Throughput can double when workers focus solely on picking while autonomous co-bot pallet jacks handle long-distance transport. What operational changes are required to achieve these gains, and how do you measure the reduction in non-value-added travel for a typical warehouse associate?
To achieve a 2x throughput improvement, you have to move away from the “one person, one pallet” mentality. Operationally, this means reconfiguring the warehouse flow so that the robots are timed to arrive just as a picker is finishing a task. We measure the reduction in non-value-added travel by tracking “feet per pick”; in a manual warehouse, that number is often shockingly high. By implementing CaseFlow, we can see those travel metrics drop significantly because the associate is no longer “chasing” the workflow—the work is brought to them. It turns the warehouse from a chaotic scramble into a synchronized dance where the pallet moves to the dock autonomously, and the picker simply pivots to the next robot waiting in their zone.
Combining speech recognition with robotic orchestration represents a shift toward more human-centric automation. What are the primary technical hurdles when syncing voice-directed tasks with autonomous vehicle paths, and how does the system ensure workers and robots collaborate without causing floor congestion?
The biggest hurdle is latency—the robot and the voice system must be perfectly synced so the worker isn’t standing around waiting for a bot to arrive or, conversely, getting crowded by three robots at once. The system uses sophisticated AI to manage “traffic” in real-time, ensuring that autonomous vehicle paths are optimized to avoid the very picking zones where humans are active. It’s a human-centric approach because the technology adapts to the person, not the other way around. By using dynamic zone logic, the system ensures that robots are staged at the periphery of the picking area, entering only when a hand-off is required, which prevents the floor congestion that usually plagues less intelligent automation attempts.
What is your forecast for case picking automation?

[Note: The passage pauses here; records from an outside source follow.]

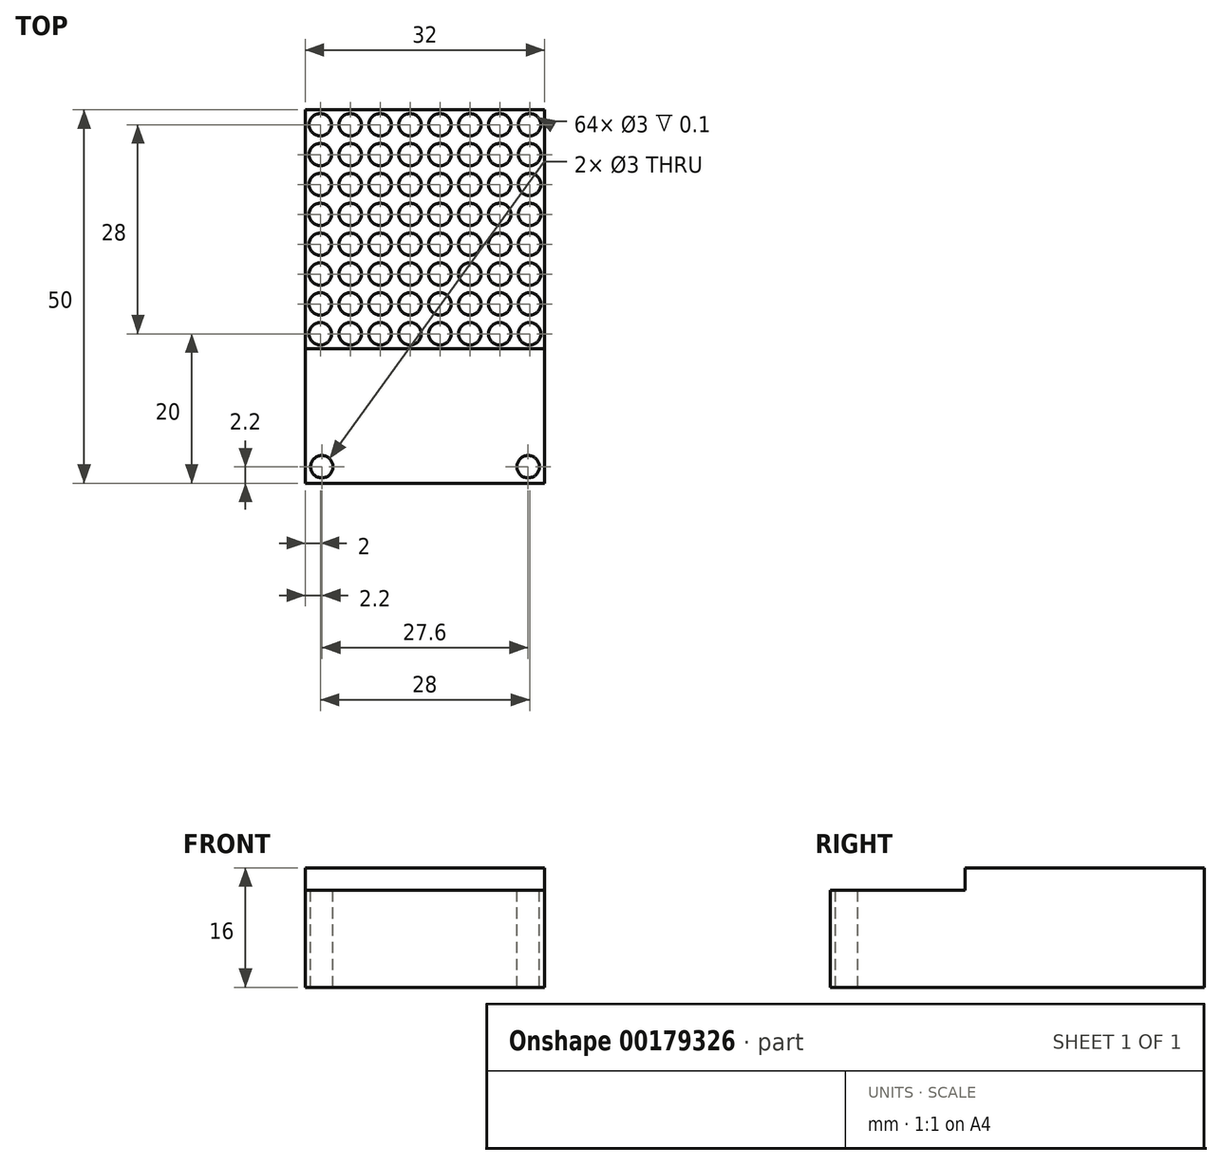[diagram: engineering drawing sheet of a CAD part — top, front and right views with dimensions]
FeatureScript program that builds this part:
annotation { "Feature Type Name" : "Feature", "Feature Type Description" : "" }
export const myFeature = defineFeature(function(context is Context, id is Id, definition is map)
    precondition{}
    {
        {
            var Q0;
            Q0=qCreatedBy(makeId("Top.planeOp"),FACE);
            var sketch = newSketch(context, id + "F0", { "sketchPlane" : qUnion([Q0])});
            skLineSegment(sketch, "E0.bottom", {"start": v(16, 16) * mm, "end": v(-16, 16) * mm});
            skLineSegment(sketch, "E0.top", {"start": v(16, -16) * mm, "end": v(-16, -16) * mm});
            skLineSegment(sketch, "E0.left", {"start": v(16, 16) * mm, "end": v(16, -16) * mm});
            skLineSegment(sketch, "E0.right", {"start": v(-16, 16) * mm, "end": v(-16, -16) * mm});
            skPoint(sketch, "E0.middle", {"position": v(0, 0) * mm});
            skSolve(sketch);
        }
        {
            var Q0;
            Q0=makeQuery(id+"F0.imprint","IMPRINT",FACE,{"disambiguationData":[TD([[makeQuery(id+"F0.imprint","IMPRINT",EDGE,{"derivedFrom":sQuery(id+"F0.wireOp",EDGE,"E0.bottom")}),1.0]])]});
            extrude(context, id + "F1", {"entities" : qUnion([Q0]), "depth" : 3 * mm});
        }
        {
            var Q0;
            Q0=makeQuery(id+"F1.opExtrude","CAP_FACE",FACE,{"disambiguationData":[OSD([sQuery(id+"F0.wireOp",EDGE,"E0.bottom"),sQuery(id+"F0.wireOp",EDGE,"E0.top"),sQuery(id+"F0.wireOp",EDGE,"E0.left"),sQuery(id+"F0.wireOp",EDGE,"E0.right")])],"isStart":true});
            var sketch = newSketch(context, id + "F2", { "sketchPlane" : qUnion([Q0])});
            skLineSegment(sketch, "E1.bottom", {"start": v(16, -16) * mm, "end": v(-16, -16) * mm});
            skLineSegment(sketch, "E1.top", {"start": v(16, 34) * mm, "end": v(-16, 34) * mm});
            skLineSegment(sketch, "E1.left", {"start": v(16, -16) * mm, "end": v(16, 34) * mm});
            skLineSegment(sketch, "E1.right", {"start": v(-16, -16) * mm, "end": v(-16, 34) * mm});
            skSolve(sketch);
        }
        {
            var Q0;
            Q0 = qSketchRegion(id + "F2", true);
            extrude(context, id + "F3", {"entities" : qUnion([Q0]), "operationType" : NewBodyOperationType.ADD, "depth" : 13 * mm});
        }
        {
            var Q0;
            Q0=makeQuery(id+"F1.opExtrude","CAP_FACE",FACE,{"disambiguationData":[OSD([sQuery(id+"F0.wireOp",EDGE,"E0.bottom"),sQuery(id+"F0.wireOp",EDGE,"E0.top"),sQuery(id+"F0.wireOp",EDGE,"E0.left"),sQuery(id+"F0.wireOp",EDGE,"E0.right")])],"isStart":false});
            var sketch = newSketch(context, id + "F4", { "sketchPlane" : qUnion([Q0])});
            skCircle(sketch, "E2", {"center": v(14, 14) * mm, "radius": 1.5 * mm});
            skCircle(sketch, "E3.0.1.0", {"center": v(14, 10) * mm, "radius": 1.5 * mm});
            skCircle(sketch, "E3.0.2.0", {"center": v(14, 6) * mm, "radius": 1.5 * mm});
            skCircle(sketch, "E3.0.3.0", {"center": v(14, 2) * mm, "radius": 1.5 * mm});
            skCircle(sketch, "E3.0.4.0", {"center": v(14, -2) * mm, "radius": 1.5 * mm});
            skCircle(sketch, "E3.0.5.0", {"center": v(14, -6) * mm, "radius": 1.5 * mm});
            skCircle(sketch, "E3.0.6.0", {"center": v(14, -10) * mm, "radius": 1.5 * mm});
            skCircle(sketch, "E3.0.7.0", {"center": v(14, -14) * mm, "radius": 1.5 * mm});
            skCircle(sketch, "E3.1.0.0", {"center": v(10, 14) * mm, "radius": 1.5 * mm});
            skCircle(sketch, "E3.1.1.0", {"center": v(10, 10) * mm, "radius": 1.5 * mm});
            skCircle(sketch, "E3.1.2.0", {"center": v(10, 6) * mm, "radius": 1.5 * mm});
            skCircle(sketch, "E3.1.3.0", {"center": v(10, 2) * mm, "radius": 1.5 * mm});
            skCircle(sketch, "E3.1.4.0", {"center": v(10, -2) * mm, "radius": 1.5 * mm});
            skCircle(sketch, "E3.1.5.0", {"center": v(10, -6) * mm, "radius": 1.5 * mm});
            skCircle(sketch, "E3.1.6.0", {"center": v(10, -10) * mm, "radius": 1.5 * mm});
            skCircle(sketch, "E3.1.7.0", {"center": v(10, -14) * mm, "radius": 1.5 * mm});
            skCircle(sketch, "E3.2.0.0", {"center": v(6, 14) * mm, "radius": 1.5 * mm});
            skCircle(sketch, "E3.2.1.0", {"center": v(6, 10) * mm, "radius": 1.5 * mm});
            skCircle(sketch, "E3.2.2.0", {"center": v(6, 6) * mm, "radius": 1.5 * mm});
            skCircle(sketch, "E3.2.3.0", {"center": v(6, 2) * mm, "radius": 1.5 * mm});
            skCircle(sketch, "E3.2.4.0", {"center": v(6, -2) * mm, "radius": 1.5 * mm});
            skCircle(sketch, "E3.2.5.0", {"center": v(6, -6) * mm, "radius": 1.5 * mm});
            skCircle(sketch, "E3.2.6.0", {"center": v(6, -10) * mm, "radius": 1.5 * mm});
            skCircle(sketch, "E3.2.7.0", {"center": v(6, -14) * mm, "radius": 1.5 * mm});
            skCircle(sketch, "E3.3.0.0", {"center": v(2, 14) * mm, "radius": 1.5 * mm});
            skCircle(sketch, "E3.3.1.0", {"center": v(2, 10) * mm, "radius": 1.5 * mm});
            skCircle(sketch, "E3.3.2.0", {"center": v(2, 6) * mm, "radius": 1.5 * mm});
            skCircle(sketch, "E3.3.3.0", {"center": v(2, 2) * mm, "radius": 1.5 * mm});
            skCircle(sketch, "E3.3.4.0", {"center": v(2, -2) * mm, "radius": 1.5 * mm});
            skCircle(sketch, "E3.3.5.0", {"center": v(2, -6) * mm, "radius": 1.5 * mm});
            skCircle(sketch, "E3.3.6.0", {"center": v(2, -10) * mm, "radius": 1.5 * mm});
            skCircle(sketch, "E3.3.7.0", {"center": v(2, -14) * mm, "radius": 1.5 * mm});
            skCircle(sketch, "E3.4.0.0", {"center": v(-2, 14) * mm, "radius": 1.5 * mm});
            skCircle(sketch, "E3.4.1.0", {"center": v(-2, 10) * mm, "radius": 1.5 * mm});
            skCircle(sketch, "E3.4.2.0", {"center": v(-2, 6) * mm, "radius": 1.5 * mm});
            skCircle(sketch, "E3.4.3.0", {"center": v(-2, 2) * mm, "radius": 1.5 * mm});
            skCircle(sketch, "E3.4.4.0", {"center": v(-2, -2) * mm, "radius": 1.5 * mm});
            skCircle(sketch, "E3.4.5.0", {"center": v(-2, -6) * mm, "radius": 1.5 * mm});
            skCircle(sketch, "E3.4.6.0", {"center": v(-2, -10) * mm, "radius": 1.5 * mm});
            skCircle(sketch, "E3.4.7.0", {"center": v(-2, -14) * mm, "radius": 1.5 * mm});
            skCircle(sketch, "E3.5.0.0", {"center": v(-6, 14) * mm, "radius": 1.5 * mm});
            skCircle(sketch, "E3.5.1.0", {"center": v(-6, 10) * mm, "radius": 1.5 * mm});
            skCircle(sketch, "E3.5.2.0", {"center": v(-6, 6) * mm, "radius": 1.5 * mm});
            skCircle(sketch, "E3.5.3.0", {"center": v(-6, 2) * mm, "radius": 1.5 * mm});
            skCircle(sketch, "E3.5.4.0", {"center": v(-6, -2) * mm, "radius": 1.5 * mm});
            skCircle(sketch, "E3.5.5.0", {"center": v(-6, -6) * mm, "radius": 1.5 * mm});
            skCircle(sketch, "E3.5.6.0", {"center": v(-6, -10) * mm, "radius": 1.5 * mm});
            skCircle(sketch, "E3.5.7.0", {"center": v(-6, -14) * mm, "radius": 1.5 * mm});
            skCircle(sketch, "E3.6.0.0", {"center": v(-10, 14) * mm, "radius": 1.5 * mm});
            skCircle(sketch, "E3.6.1.0", {"center": v(-10, 10) * mm, "radius": 1.5 * mm});
            skCircle(sketch, "E3.6.2.0", {"center": v(-10, 6) * mm, "radius": 1.5 * mm});
            skCircle(sketch, "E3.6.3.0", {"center": v(-10, 2) * mm, "radius": 1.5 * mm});
            skCircle(sketch, "E3.6.4.0", {"center": v(-10, -2) * mm, "radius": 1.5 * mm});
            skCircle(sketch, "E3.6.5.0", {"center": v(-10, -6) * mm, "radius": 1.5 * mm});
            skCircle(sketch, "E3.6.6.0", {"center": v(-10, -10) * mm, "radius": 1.5 * mm});
            skCircle(sketch, "E3.6.7.0", {"center": v(-10, -14) * mm, "radius": 1.5 * mm});
            skCircle(sketch, "E3.7.0.0", {"center": v(-14, 14) * mm, "radius": 1.5 * mm});
            skCircle(sketch, "E3.7.1.0", {"center": v(-14, 10) * mm, "radius": 1.5 * mm});
            skCircle(sketch, "E3.7.2.0", {"center": v(-14, 6) * mm, "radius": 1.5 * mm});
            skCircle(sketch, "E3.7.3.0", {"center": v(-14, 2) * mm, "radius": 1.5 * mm});
            skCircle(sketch, "E3.7.4.0", {"center": v(-14, -2) * mm, "radius": 1.5 * mm});
            skCircle(sketch, "E3.7.5.0", {"center": v(-14, -6) * mm, "radius": 1.5 * mm});
            skCircle(sketch, "E3.7.6.0", {"center": v(-14, -10) * mm, "radius": 1.5 * mm});
            skCircle(sketch, "E3.7.7.0", {"center": v(-14, -14) * mm, "radius": 1.5 * mm});
            skLineSegment(sketch, "E3.direction1", {"start": v(14, 14) * mm, "end": v(10, 14) * mm, "construction": true});
            skLineSegment(sketch, "E3.direction2", {"start": v(14, 14) * mm, "end": v(14, 10) * mm, "construction": true});
            skSolve(sketch);
        }
        {
            var Q0;
            Q0 = qSketchRegion(id + "F4", true);
            extrude(context, id + "F5", {"entities" : qUnion([Q0]), "operationType" : NewBodyOperationType.REMOVE, "oppositeDirection" : true, "depth" : 0.1 * mm});
        }
        {
            var Q0;
            Q0=makeQuery(id+"F3.opExtrude","CAP_FACE",FACE,{"disambiguationData":[OSD([sQuery(id+"F2.wireOp",EDGE,"E1.bottom"),sQuery(id+"F2.wireOp",EDGE,"E1.top"),sQuery(id+"F2.wireOp",EDGE,"E1.left"),sQuery(id+"F2.wireOp",EDGE,"E1.right")])],"isStart":true});
            var sketch = newSketch(context, id + "F6", { "sketchPlane" : qUnion([Q0])});
            skCircle(sketch, "E4", {"center": v(-13.8, -31.8) * mm, "radius": 1.5 * mm});
            skCircle(sketch, "E5", {"center": v(13.8, -31.8) * mm, "radius": 1.5 * mm});
            skSolve(sketch);
        }
        {
            var Q0;
            Q0 = qSketchRegion(id + "F6", true);
            extrude(context, id + "F7", {"entities" : qUnion([Q0]), "operationType" : NewBodyOperationType.REMOVE, "endBound" : BoundingType.THROUGH_ALL, "oppositeDirection" : true, "depth" : 25 * mm});
        }
    });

I believe the future of case picking lies in the total “invisibility” of the technology. We are moving toward a world where the distinction between a “robot task” and a “human task” is completely blurred by seamless communication layers like CaseFlow Voice. In the next few years, I expect to see warehouses achieving even higher volumes with smaller physical footprints because the orchestration will be so tight that “dead time” is virtually eliminated. We will see a shift where automation is no longer viewed as a replacement for labor, but as an essential tool that makes the warehouse a safer, more intuitive, and significantly more productive place for the human beings who keep our global supply chains moving.